Yıkımdan bir görüntü
Başkan, biz de sana medya önünde soruyoruz: Üzerimize koyduğun çarpı işareti ne kadar sosyal?
İstanbul’un çeşitli mahallelerinde, “kentsel iyileştirme” yapılacak diye, hayatı daha da kötüleştirilen, evleri yıkılan, yıkım sonrası çadır ve barakalarda yaşayan çok sayıda aile var. Buralarda aileler elektriksiz, susuz, sağlık hizmetleri olmaksızın ve tuvalet dahil hiçbir temel ihtiyaçları karşılayamadan yaşıyorlar, çocuklar da okullarından olmuş.
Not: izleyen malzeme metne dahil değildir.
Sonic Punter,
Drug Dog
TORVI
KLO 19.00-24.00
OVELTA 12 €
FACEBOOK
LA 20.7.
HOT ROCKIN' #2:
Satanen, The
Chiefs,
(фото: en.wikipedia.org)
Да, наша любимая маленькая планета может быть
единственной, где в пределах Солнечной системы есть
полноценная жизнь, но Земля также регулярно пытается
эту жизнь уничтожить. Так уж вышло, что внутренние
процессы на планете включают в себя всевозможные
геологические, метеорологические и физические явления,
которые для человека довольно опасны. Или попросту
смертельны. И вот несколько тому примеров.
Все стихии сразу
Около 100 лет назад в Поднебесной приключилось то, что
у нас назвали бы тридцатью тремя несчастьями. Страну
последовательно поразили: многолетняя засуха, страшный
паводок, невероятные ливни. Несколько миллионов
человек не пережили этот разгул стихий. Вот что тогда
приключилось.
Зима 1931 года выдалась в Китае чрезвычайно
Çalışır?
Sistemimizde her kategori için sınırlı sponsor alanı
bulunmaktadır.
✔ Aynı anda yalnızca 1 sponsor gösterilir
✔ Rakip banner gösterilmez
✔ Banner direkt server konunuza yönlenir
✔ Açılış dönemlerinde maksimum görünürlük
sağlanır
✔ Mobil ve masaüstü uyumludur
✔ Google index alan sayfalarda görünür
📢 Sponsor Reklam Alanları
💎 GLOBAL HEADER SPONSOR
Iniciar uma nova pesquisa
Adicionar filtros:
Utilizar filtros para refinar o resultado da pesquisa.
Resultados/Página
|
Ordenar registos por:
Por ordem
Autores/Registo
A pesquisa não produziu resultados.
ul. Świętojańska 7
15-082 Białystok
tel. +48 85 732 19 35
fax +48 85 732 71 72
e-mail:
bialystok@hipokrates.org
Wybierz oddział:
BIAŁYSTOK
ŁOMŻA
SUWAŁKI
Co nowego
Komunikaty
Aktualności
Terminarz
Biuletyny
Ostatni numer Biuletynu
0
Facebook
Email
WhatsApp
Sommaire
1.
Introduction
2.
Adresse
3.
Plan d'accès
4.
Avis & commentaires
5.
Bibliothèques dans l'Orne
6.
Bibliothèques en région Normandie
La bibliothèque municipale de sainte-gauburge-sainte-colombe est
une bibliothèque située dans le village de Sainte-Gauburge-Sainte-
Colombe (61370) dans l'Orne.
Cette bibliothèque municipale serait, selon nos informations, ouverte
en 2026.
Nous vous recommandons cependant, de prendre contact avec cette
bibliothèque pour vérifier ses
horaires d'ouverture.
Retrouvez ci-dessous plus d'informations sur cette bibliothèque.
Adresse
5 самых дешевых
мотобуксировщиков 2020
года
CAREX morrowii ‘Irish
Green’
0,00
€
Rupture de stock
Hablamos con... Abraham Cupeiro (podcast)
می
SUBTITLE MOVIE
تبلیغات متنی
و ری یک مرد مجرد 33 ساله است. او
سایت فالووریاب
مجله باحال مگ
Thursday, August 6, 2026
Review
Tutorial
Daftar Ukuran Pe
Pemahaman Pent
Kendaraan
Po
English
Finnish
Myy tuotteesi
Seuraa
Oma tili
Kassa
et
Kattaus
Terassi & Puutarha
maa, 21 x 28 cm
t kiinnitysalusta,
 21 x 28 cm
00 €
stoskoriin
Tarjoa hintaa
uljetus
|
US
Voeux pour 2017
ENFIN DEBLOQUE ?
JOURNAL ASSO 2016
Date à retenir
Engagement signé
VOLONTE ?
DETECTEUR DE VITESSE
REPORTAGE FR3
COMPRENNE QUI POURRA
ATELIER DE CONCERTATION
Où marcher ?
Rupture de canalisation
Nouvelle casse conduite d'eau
Evlerimiz yıkılırsa bizler de bu mahallelerdeki gibi sokakta kalacağız.
Son kez sesleniyoruz;
Bizler ne TOKİ'nin Taşoluk konutlarının bedellerini, ne de Sulukule dışındaki yerlerin daha yüksek olan kiralarını ödeyecek durumdayız.
Bizler alternatif barınma imkanları sağlanmadan evlerimizden çıkmayacağız.
UNUTMAYIN İŞARETLİ EVLERDE HALA TENCERE KAYNIYOR."